Charles Darwin never mentions hemoglobin even in the sixth and last edition of The Origin of Species in 1872, even though this oxygen-carrying protein hemoglobin was discovered much earlier by Friedrich Ludwig Hünefeld in 1840. Hünefeld explains: “I have occasionally seen in almost dried blood… rectangular crystalline structures which under the microscope had sharp edges and were bright red.”
In 1851, Otto Funke published a series of articles in which he described growing hemoglobin crystals by successively diluting red blood cells with a solvent such as pure water, alcohol, or ether, followed by slow evaporation of the solvent from the resulting protein solution. Hemoglobin’s reversible oxygenation was described a few years later by Felix Hoppe-Seyler.
Hemoglobin, also spelled haemoglobin and abbreviated Hb or Hgb, is the iron-containing oxygen-transport metalloprotein in the red blood cells of all vertebrates (except the fish family Channichthyidae) and the tissues of some invertebrates. Hemoglobin delivers oxygen removes and carbon dioxide—a biochemical necessity.
Early molecular evidence was compatible with the theory of evolution. Molecular biologist Michael Denton in Evolution, a Theory in Crisis, notes that the initial laboratory analysis demonstrated that differences in the hemoglobin molecule between man and dog only varied less than 20 percent, compared to more than 50 percent between man and fish. Since the dog is closer to man than to the fish, in evolutionary terms, the implications were that hemoglobin would serve as a powerful tool in tracing the pathways of evolution.
The study of the hemoglobins of the Primates should be an unbeatable combination for evolutionary studies.
The hemoglobin findings intensified the international research on finding Darwin’s “slight, successive” micro-evolutionary changes in constructing the elusive “Tree of Life.” Since then, however, scientists have discovered that the tree branches are actually not connected.
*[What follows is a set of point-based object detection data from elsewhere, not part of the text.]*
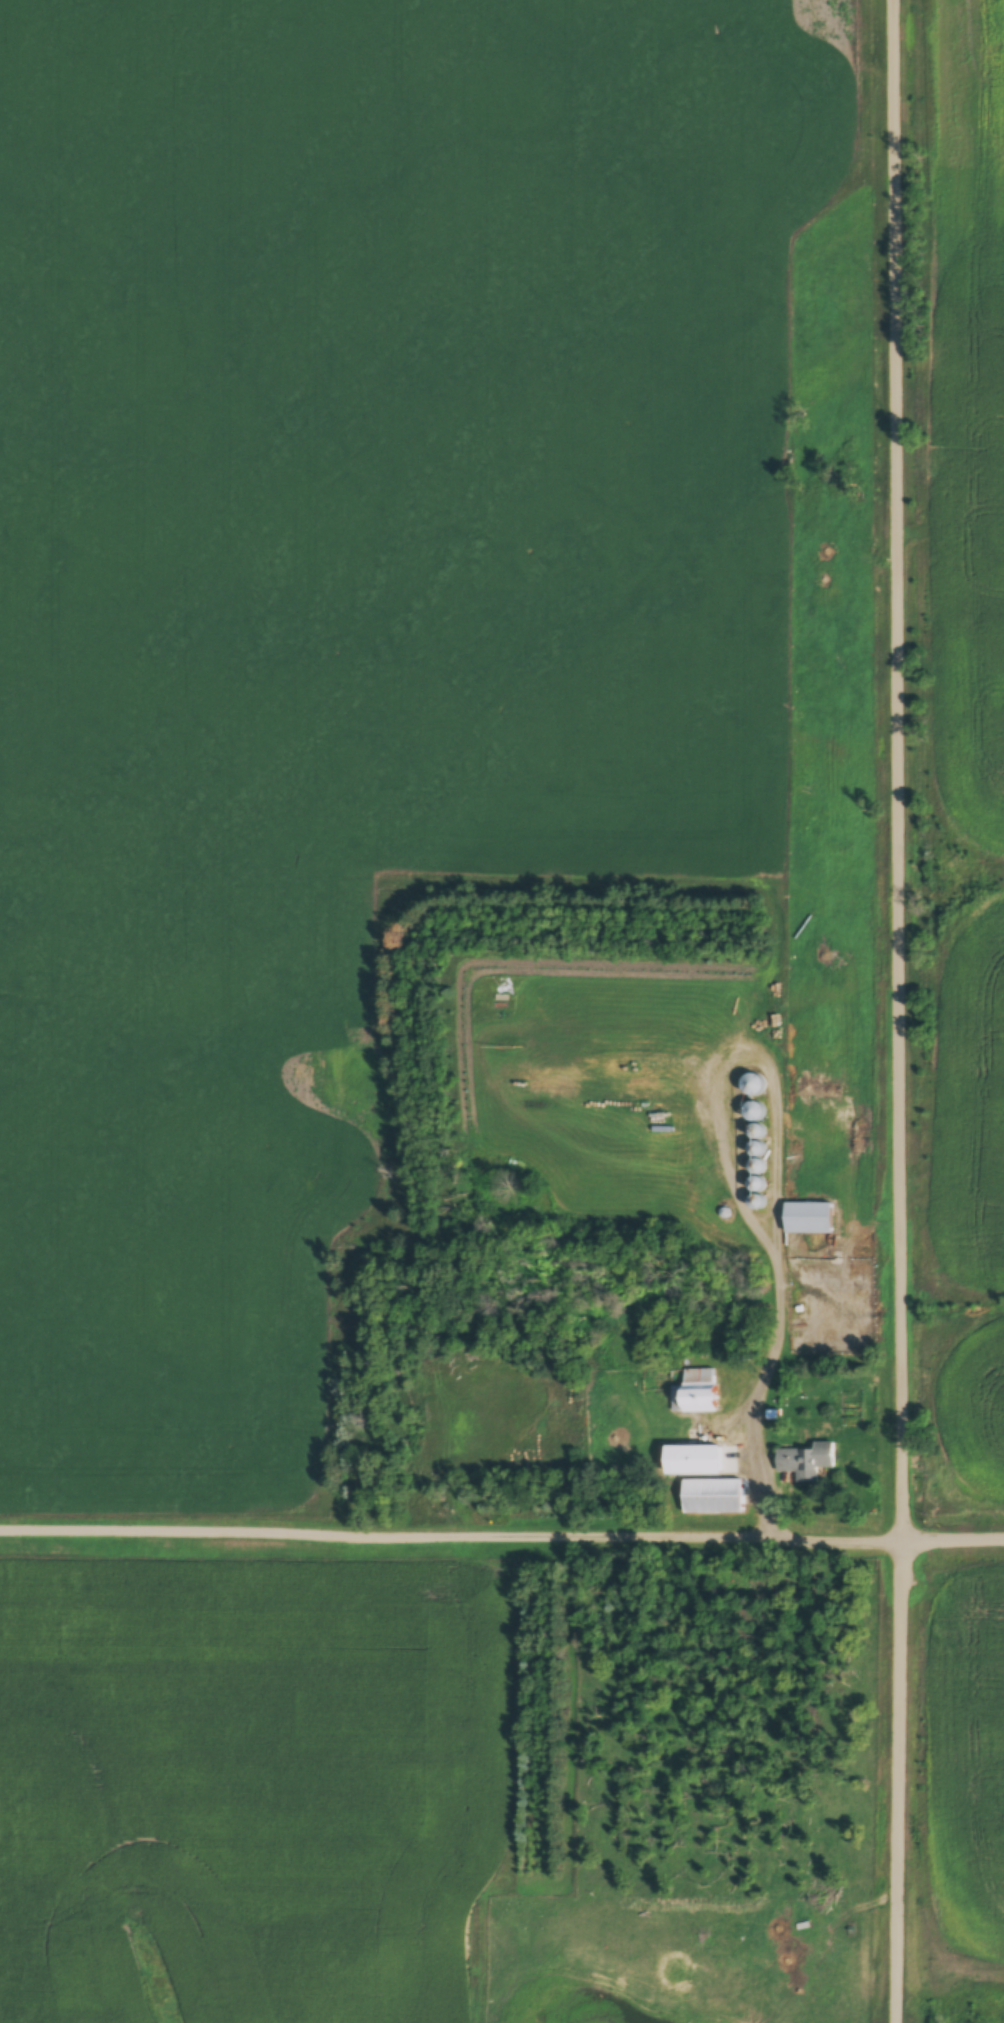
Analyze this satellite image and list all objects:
road: (895, 1011)
building: (754, 1111)
building: (808, 1217)
building: (693, 1395)
building: (708, 1460)
building: (802, 1462)
road: (752, 1471)
building: (712, 1496)
road: (501, 1533)

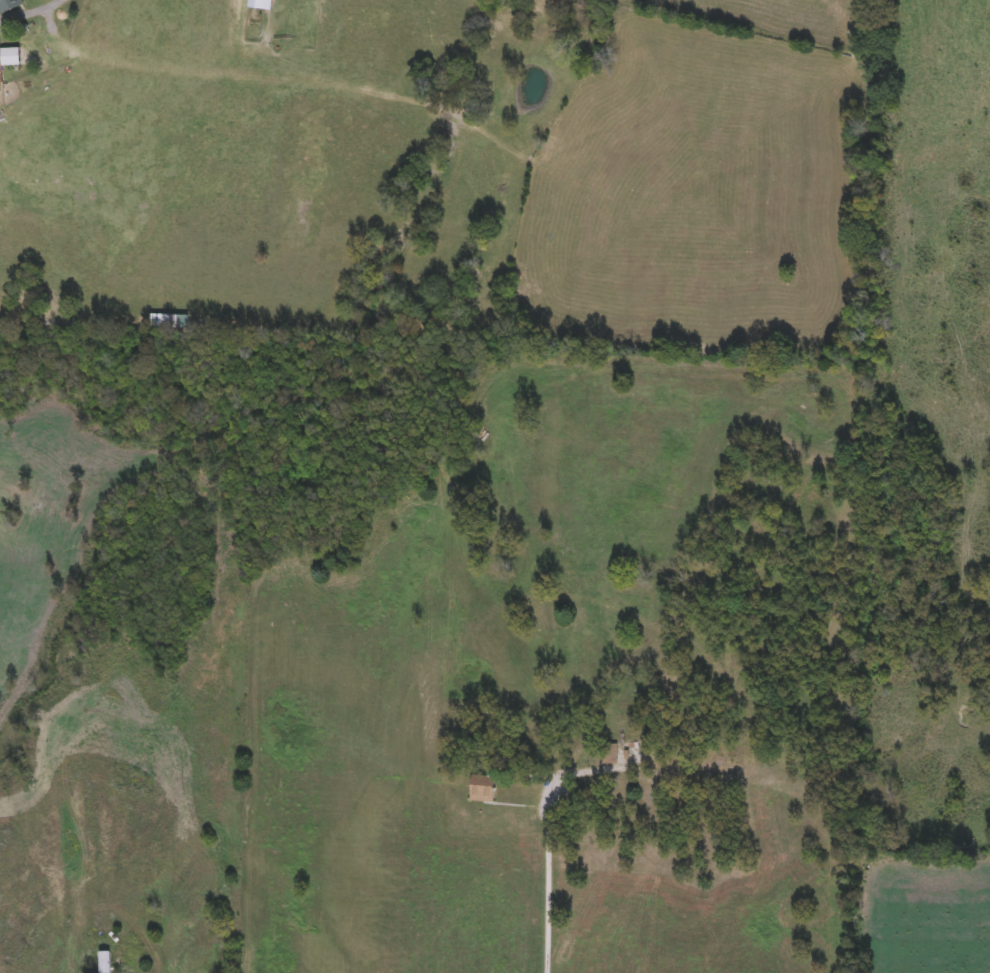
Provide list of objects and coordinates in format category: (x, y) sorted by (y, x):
road: (23, 8)
building: (0, 67)
building: (161, 322)
building: (610, 754)
building: (482, 789)
road: (547, 852)
building: (105, 962)

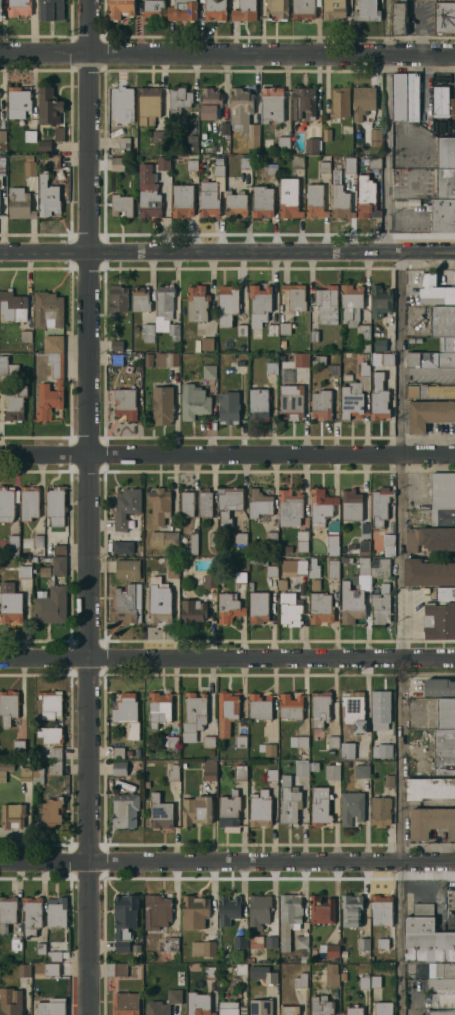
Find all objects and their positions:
building: (18, 7)
building: (0, 8)
building: (120, 8)
building: (304, 8)
building: (50, 9)
building: (154, 9)
building: (215, 9)
building: (276, 9)
building: (333, 9)
building: (182, 10)
building: (243, 10)
building: (366, 11)
building: (444, 17)
building: (398, 18)
road: (227, 55)
building: (405, 97)
building: (17, 101)
building: (362, 101)
building: (339, 102)
building: (442, 102)
building: (124, 103)
building: (210, 103)
building: (178, 104)
building: (271, 104)
building: (302, 104)
building: (47, 105)
building: (148, 105)
building: (243, 114)
road: (389, 126)
building: (224, 128)
building: (59, 134)
building: (2, 135)
building: (30, 135)
building: (326, 135)
building: (375, 136)
building: (159, 137)
building: (191, 140)
building: (283, 141)
building: (123, 142)
building: (267, 143)
building: (2, 146)
building: (44, 146)
building: (312, 146)
building: (445, 153)
building: (53, 160)
building: (219, 160)
building: (296, 161)
building: (374, 162)
building: (117, 163)
building: (163, 163)
building: (244, 163)
building: (349, 164)
building: (191, 165)
building: (323, 167)
building: (30, 168)
building: (2, 169)
building: (271, 169)
building: (445, 183)
building: (148, 192)
building: (211, 192)
building: (47, 196)
building: (339, 197)
building: (366, 197)
building: (289, 198)
building: (182, 200)
building: (262, 201)
building: (314, 201)
building: (19, 203)
building: (236, 203)
building: (121, 204)
building: (3, 214)
building: (443, 215)
road: (227, 256)
building: (434, 290)
building: (294, 297)
building: (117, 298)
building: (140, 299)
building: (380, 299)
building: (196, 303)
building: (227, 304)
building: (259, 304)
building: (326, 304)
building: (350, 304)
building: (12, 306)
building: (47, 310)
building: (166, 312)
building: (442, 321)
building: (284, 327)
building: (241, 330)
building: (272, 330)
building: (148, 332)
building: (25, 336)
building: (313, 336)
building: (363, 338)
building: (410, 340)
building: (418, 340)
building: (207, 342)
building: (53, 343)
building: (282, 343)
building: (446, 344)
building: (116, 345)
building: (380, 345)
building: (116, 359)
building: (161, 359)
building: (387, 359)
building: (430, 359)
building: (301, 360)
building: (318, 360)
building: (7, 367)
building: (271, 368)
building: (332, 370)
building: (208, 371)
building: (43, 386)
building: (429, 391)
building: (355, 394)
building: (378, 397)
building: (193, 401)
building: (290, 401)
building: (125, 403)
building: (13, 404)
building: (258, 404)
building: (162, 405)
building: (321, 405)
building: (228, 407)
building: (429, 414)
road: (227, 456)
road: (401, 456)
building: (443, 491)
building: (30, 502)
building: (206, 503)
building: (229, 503)
building: (259, 503)
building: (6, 504)
building: (160, 504)
building: (188, 504)
building: (56, 505)
building: (351, 505)
building: (126, 506)
building: (380, 506)
road: (87, 507)
building: (321, 507)
building: (290, 508)
building: (443, 517)
building: (366, 528)
building: (271, 537)
building: (165, 538)
building: (437, 538)
building: (241, 539)
building: (411, 539)
building: (39, 540)
building: (212, 540)
building: (302, 540)
building: (193, 543)
building: (332, 543)
building: (388, 543)
building: (14, 544)
building: (123, 547)
building: (364, 547)
building: (60, 549)
building: (35, 558)
building: (344, 559)
building: (258, 560)
building: (59, 565)
building: (25, 566)
building: (172, 566)
building: (294, 567)
building: (333, 567)
building: (380, 567)
building: (314, 568)
building: (128, 569)
building: (45, 571)
building: (272, 571)
building: (428, 572)
building: (240, 577)
building: (211, 581)
building: (283, 583)
building: (315, 584)
building: (251, 586)
building: (376, 589)
building: (356, 593)
building: (10, 602)
building: (127, 604)
building: (160, 604)
building: (382, 605)
building: (52, 606)
building: (229, 607)
building: (259, 607)
building: (290, 608)
building: (321, 609)
building: (194, 610)
building: (440, 615)
road: (227, 659)
building: (440, 686)
building: (51, 704)
building: (8, 706)
building: (260, 706)
building: (291, 706)
building: (381, 706)
building: (160, 708)
building: (320, 708)
building: (355, 710)
building: (227, 712)
building: (447, 713)
building: (128, 714)
building: (194, 715)
building: (50, 734)
building: (170, 741)
building: (209, 741)
building: (241, 741)
building: (302, 741)
building: (333, 741)
building: (19, 745)
building: (270, 747)
building: (348, 750)
building: (331, 751)
building: (385, 751)
building: (445, 751)
building: (118, 752)
building: (129, 752)
building: (56, 753)
building: (176, 753)
building: (211, 753)
building: (41, 759)
building: (347, 763)
building: (314, 766)
building: (56, 767)
building: (120, 768)
building: (5, 769)
building: (302, 769)
building: (210, 770)
building: (362, 771)
building: (241, 772)
building: (332, 772)
building: (173, 773)
building: (25, 774)
building: (272, 774)
building: (38, 775)
building: (286, 779)
building: (390, 781)
building: (147, 784)
building: (429, 788)
building: (290, 805)
building: (320, 805)
building: (352, 807)
building: (260, 808)
building: (125, 810)
building: (197, 810)
building: (381, 811)
building: (52, 812)
building: (160, 812)
building: (229, 812)
building: (13, 815)
building: (431, 822)
road: (401, 836)
road: (227, 866)
building: (228, 909)
building: (382, 909)
building: (57, 910)
building: (160, 910)
building: (322, 910)
building: (352, 910)
building: (195, 911)
building: (259, 911)
building: (7, 912)
building: (32, 914)
building: (289, 918)
building: (125, 920)
building: (426, 938)
building: (240, 941)
building: (301, 941)
building: (256, 942)
building: (271, 942)
building: (16, 943)
building: (383, 943)
building: (364, 944)
building: (169, 947)
building: (41, 948)
building: (203, 948)
building: (329, 950)
building: (344, 953)
building: (55, 956)
building: (304, 958)
building: (251, 959)
building: (166, 966)
building: (305, 966)
building: (52, 969)
building: (120, 969)
building: (241, 969)
building: (24, 970)
building: (442, 970)
building: (210, 972)
building: (263, 974)
building: (332, 975)
building: (342, 976)
building: (178, 978)
building: (300, 979)
building: (365, 981)
building: (376, 981)
building: (442, 986)
building: (11, 1001)
building: (443, 1001)
building: (164, 1003)
building: (126, 1004)
building: (199, 1004)
building: (321, 1005)
building: (261, 1007)
building: (48, 1008)
building: (228, 1008)
building: (383, 1008)
building: (289, 1010)
building: (355, 1010)
building: (442, 1012)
Molecular biologist Richard Dickerson and colleagues concluded as early as 1969 that the “slight, successive” amino acid changes in the presumed hemoglobin molecule Tree of Life simply do not exist. Referring to the evolution of hemoglobin, Dickerson admits that it “is hard to see a common line of descent snaking in so unsystematic a way through so many different phyla.”
Research into the evolution of hemoglobin continued to be active, however—the importance to evolution cannot be trivialized. Search the National Center for Biotechnology Information Web database, using the search terms “hemoglobin and evolution,” retrieves more than two thousand articles.
While new possible mechanisms or a new investigative approach or likely scenario have been suggested, the goal of constructing a Tree of Life from hemoglobin, one of life’s most important molecules, remains a mirage.
Not only are the amino acid “slight, successive” changes not observed, the micro-evolutionary genetic regulation of hemoglobin is not observed. In addressing the genetic regulation of the α-and β-globin segments of hemoglobin molecular biologist Ross Hardison of Pennsylvania State University in 1997 opined -
Currently, the coordinated regulation of α-and β-globin genes is more paradoxical than clear.
In 2007, Ron Milo of Harvard University concedes, “The contrasting mode of variation suggests that physiological changes in hemoglobin are connected to evolutionary changes in some nonrandom way that begs an explanation.” The failure to construct a Tree of Life from hemoglobin, the once golden darling, has been a stunning blow to the evolution industry.
With hemoglobin emerging as a problem for the evolution industry, evolutionary advocate, Jerry Coyne, in book entitled Why Evolution is True (2009), was forced to completely avoid any reference to the mass of scientific evidence on hemoglobin against evolution.
According to, “At a molecular level,” according to Denton, “there is no trace of the evolutionary transition from fish to amphibian to reptile to mammal.”
For Dickerson, “The more one approaches the molecular level in the study of living things, the more similar they appear, and the less important the differences.” In other words, the essence of life is not determined by molecular and cellular processes.
The proliferation and heterogeneity of life science disciples and methodologies following the advent of molecular biology has led to a centrifugal force within evolutionary research, making it difficult to recover a single big-picture or grand unified theory.
For Love, the evidence for a compressive theory of evolution has reached a tipping point: “My account also meshes with the recognition that a fully unified view of evolutionary processes may be out of reach.” The predictive value of any evolutionary theory, including Darwin’s theory of natural selection, is essentially closer to zero today than at any other time in the history of evolution.
The evidence from the hemoglobin, rather than being the “unbeatable combination for evolutionary studies”, much to the chagrin of Buettner-Janusch and Hill, has clearly undermined the basic tenets of evolution.
Like Coyne, Darwin was shrewd enough not to mention hemoglobin in The Origin of Species. Hemoglobin has emerged as an evolutionist’s worst nightmare.